> **TASK**
The reply must consist of one number: how many lines of the data include the word "unfold".

> **ENTRIES SHOWN**

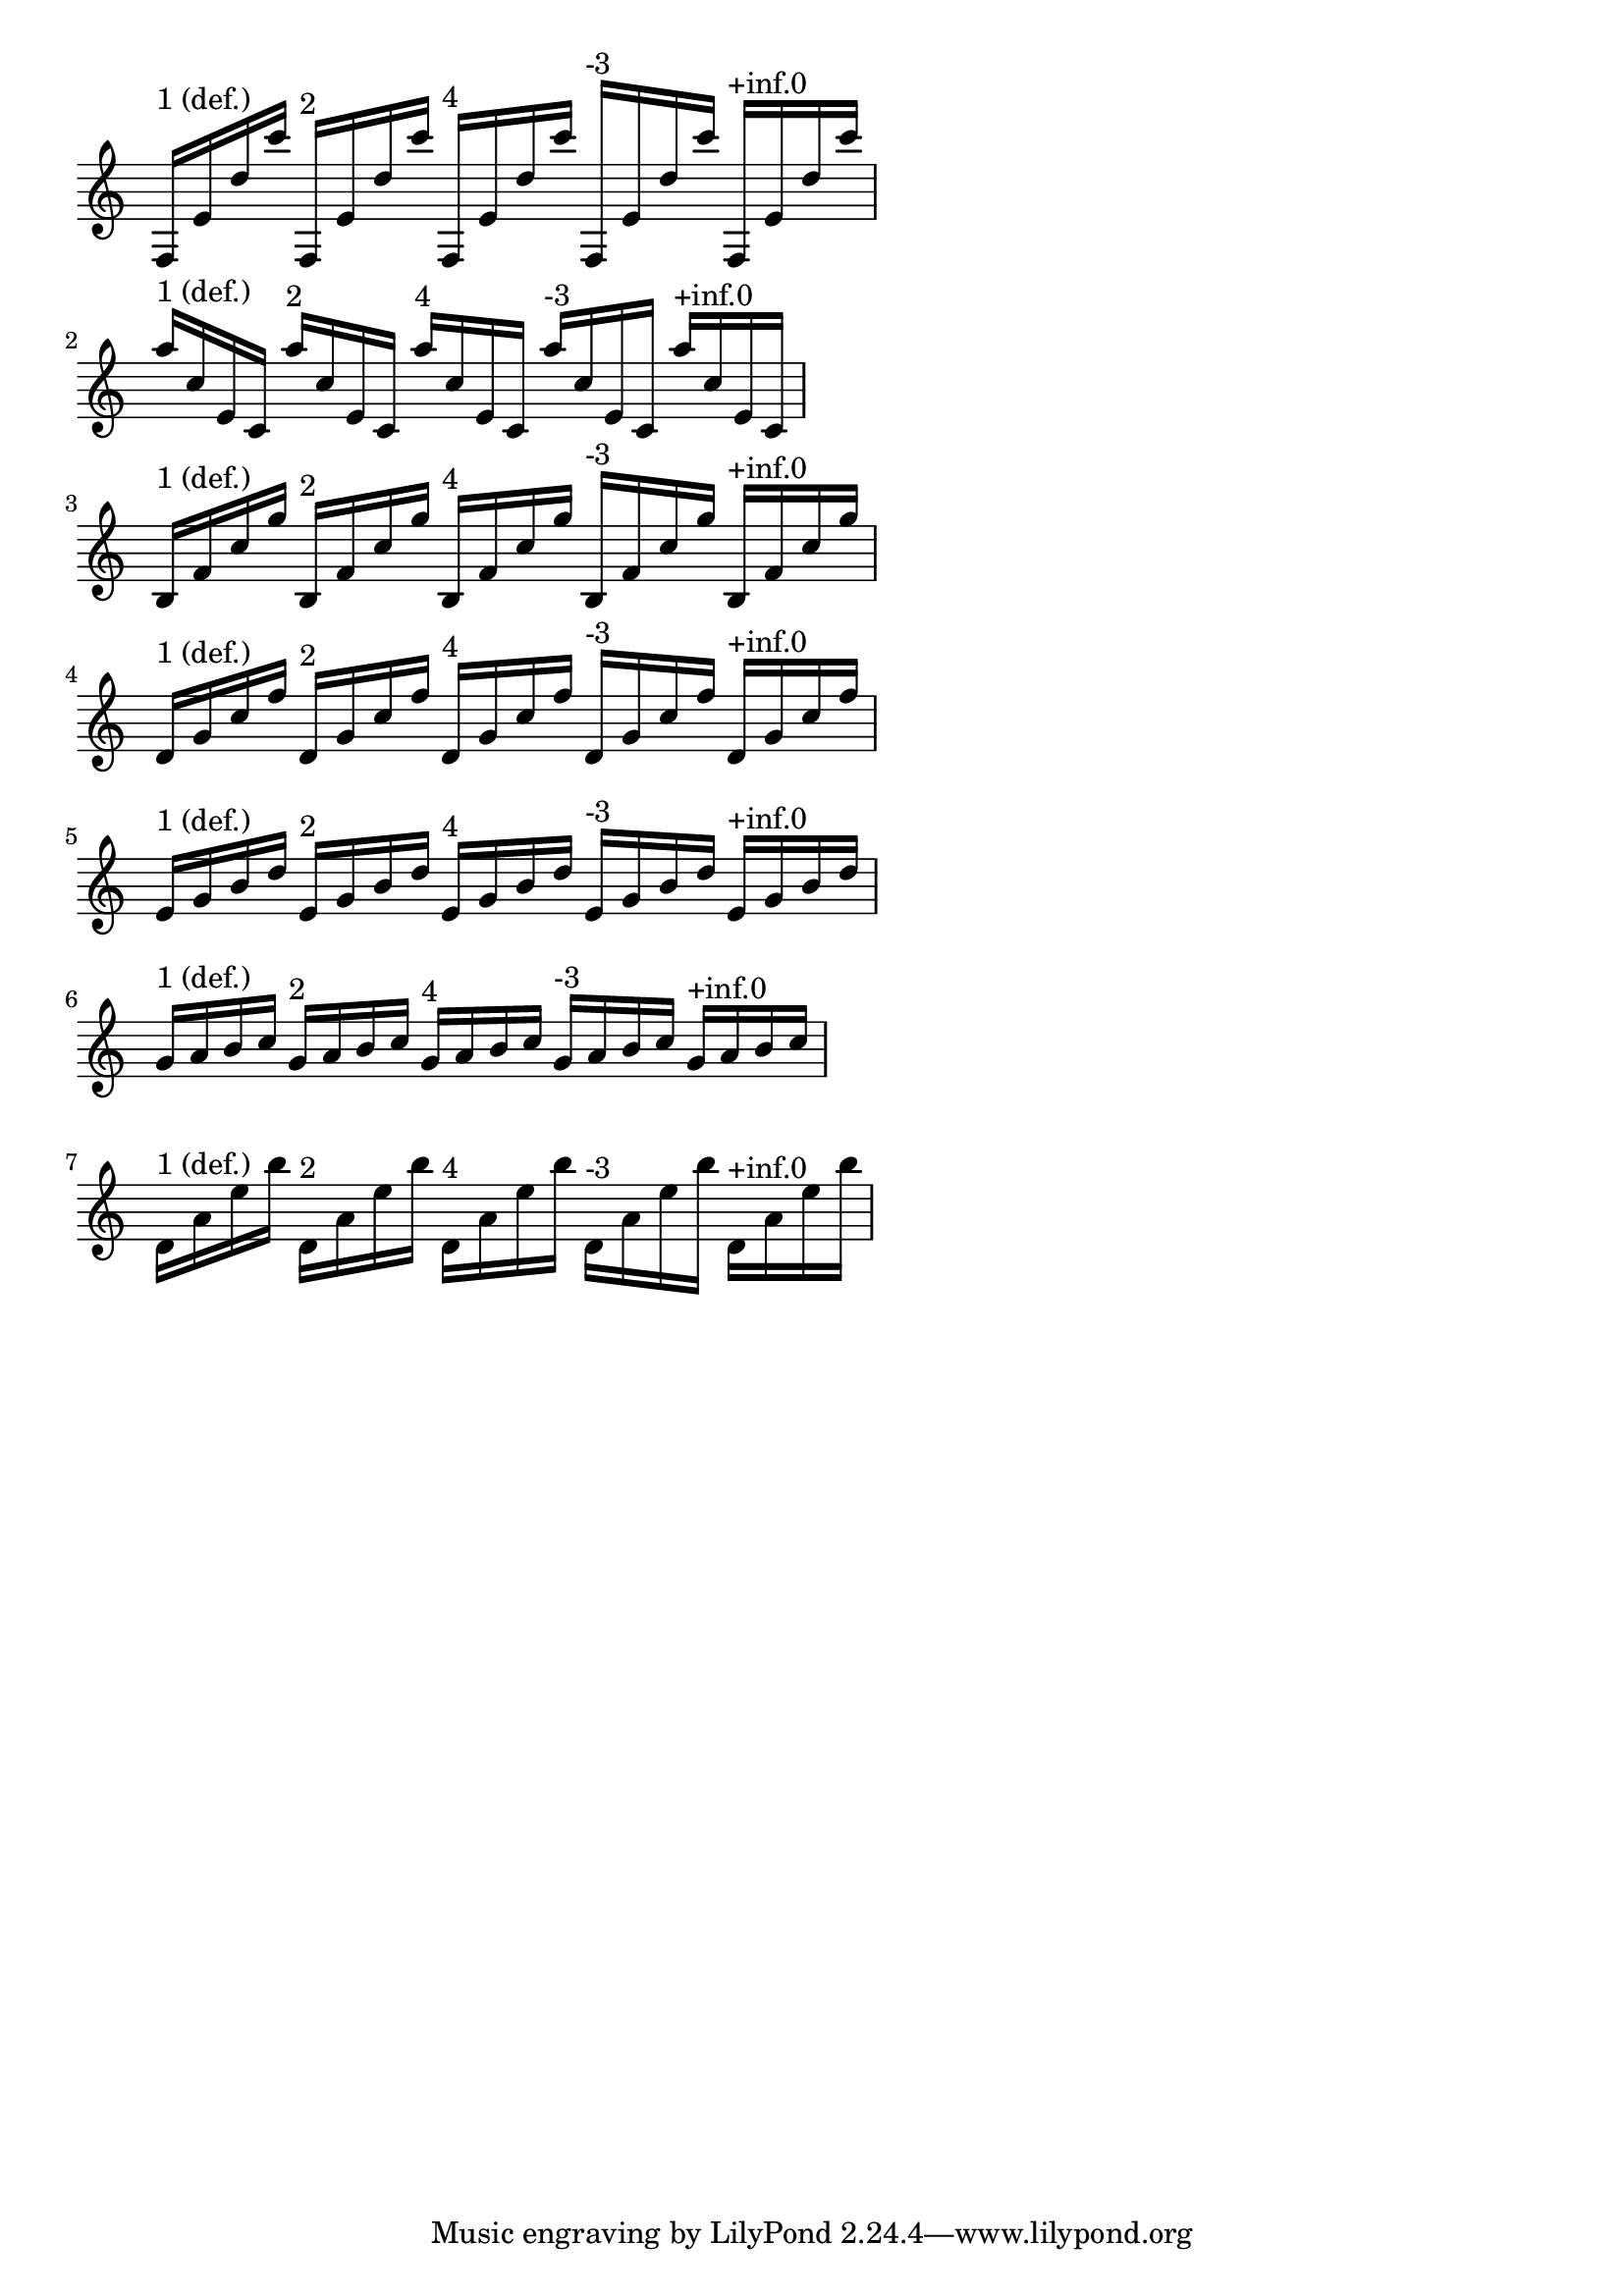 %% http://lsr.di.unimi.it/LSR/Item?id=375
%% see also http://www.lilypond.org/doc/v2.18/Documentation/internals/user-backend-properties

%LSR contributed by James Lowe, after http://lists.gnu.org/archive/html/lilypond-user/2008-11/msg00629.html

notes = {
  \repeat unfold 5 { f,16 e' d' c' }
  \repeat unfold 5 { a16 c, e, c }
  \repeat unfold 5 { b16 f' c' g' }
  \repeat unfold 5 { d,16 g c f }
  \repeat unfold 5 { e,16 g b d }
  \repeat unfold 5 { g,16 a b c }
  \repeat unfold 5 { \stemDown d,16 a' e' b' }
}

damping = \repeat unfold 7 {
  %% default beam damping is 1:
  \override Beam.damping = #1 s4^"1 (def.)"
  \override Beam.damping = #2 s^"2"
  \override Beam.damping = #4 s^"4"
  \override Beam.damping = #-3 s^"-3"
  \override Beam.damping = #+inf.0 s^"+inf.0"
}

\score {
  \relative c' {
    \time 5/4
    \override Staff.TimeSignature.stencil = ##f
    <<
      \notes
      \damping
    >>
  }
  \layout {
    indent = #0
    system-count = #7
    ragged-right = ##t
  }
}
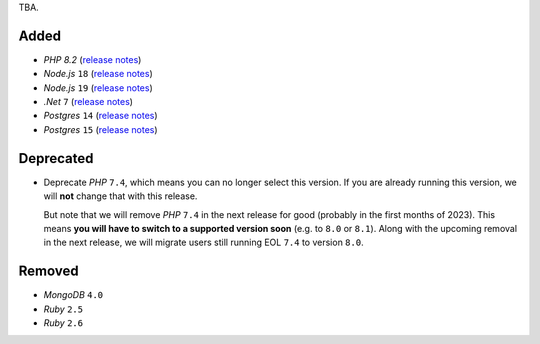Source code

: TBA.

Added
-----

- *PHP* `8.2` (`release notes <https://www.php.net/releases/8.2/en.php>`_)
- *Node.js* ``18`` (`release notes <https://nodejs.org/de/blog/announcements/v18-release-announce/>`_)
- *Node.js* ``19`` (`release notes <https://nodejs.org/de/blog/announcements/v19-release-announce/>`_)
- *.Net* ``7`` (`release notes <https://learn.microsoft.com/en-us/dotnet/core/whats-new/dotnet-7>`_)
- *Postgres* ``14`` (`release notes <https://www.postgresql.org/about/news/postgresql-14-released-2318/>`_)
- *Postgres* ``15`` (`release notes <https://www.postgresql.org/about/news/postgresql-15-released-2526/>`_)


Deprecated
----------

- Deprecate *PHP* ``7.4``, which means you can no longer select this version. If you are already running this version, we will **not** change that with this release.

  But note that we will remove *PHP* ``7.4`` in the next release for good (probably in the first months of 2023). This means **you will have to switch to a supported version soon** (e.g. to ``8.0`` or ``8.1``). Along with the upcoming removal in the next release, we will migrate users still running EOL ``7.4`` to version ``8.0``.

Removed
-------

- *MongoDB* ``4.0``
- *Ruby* ``2.5``
- *Ruby* ``2.6``
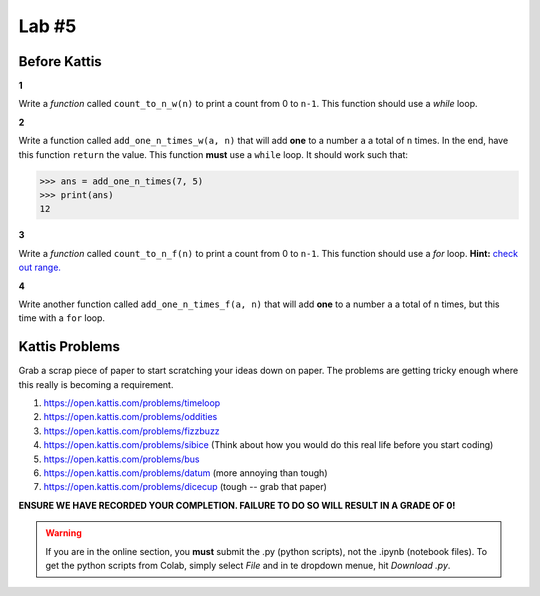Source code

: ******
Lab #5
******

Before Kattis
=============

**1**

Write a *function* called ``count_to_n_w(n)`` to print a count from 0 to ``n-1``. This function should use a *while* loop. 


**2**

Write a function called ``add_one_n_times_w(a, n)`` that will add **one** to a number ``a`` a total of ``n`` times. In the end, have this function ``return`` the value. This function **must** use a ``while`` loop. It should work such that:

>>> ans = add_one_n_times(7, 5)
>>> print(ans)
12

**3**

Write a *function* called ``count_to_n_f(n)`` to print a count from 0 to ``n-1``. This function should use a *for* loop. **Hint:** `check out range. <https://www.google.ca/search?q=python+range+for+loop&rlz=1C1GCEA_enCA808CA808&oq=python+range+for+loop&aqs=chrome..69i57j0l5.2437j0j7&sourceid=chrome&ie=UTF-8>`_

**4**

Write another function called ``add_one_n_times_f(a, n)`` that will add **one** to a number ``a`` a total of ``n`` times, but this time with a ``for`` loop. 


Kattis Problems
===============

Grab a scrap piece of paper to start scratching your ideas down on paper. The problems are getting tricky enough where this really is becoming a requirement. 

1. https://open.kattis.com/problems/timeloop
2. https://open.kattis.com/problems/oddities
3. https://open.kattis.com/problems/fizzbuzz
4. https://open.kattis.com/problems/sibice (Think about how you would do this real life before you start coding)
5. https://open.kattis.com/problems/bus
6. https://open.kattis.com/problems/datum (more annoying than tough)
7. https://open.kattis.com/problems/dicecup (tough -- grab that paper)


**ENSURE WE HAVE RECORDED YOUR COMPLETION. FAILURE TO DO SO WILL RESULT IN A GRADE OF 0!**

.. warning::
   
    If you are in the online section, you **must** submit the .py (python scripts), not the .ipynb (notebook files). To get the python scripts from Colab, simply select *File* and in te dropdown menue, hit *Download .py*.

> **SOLUTION TO THE PROBLEM**
8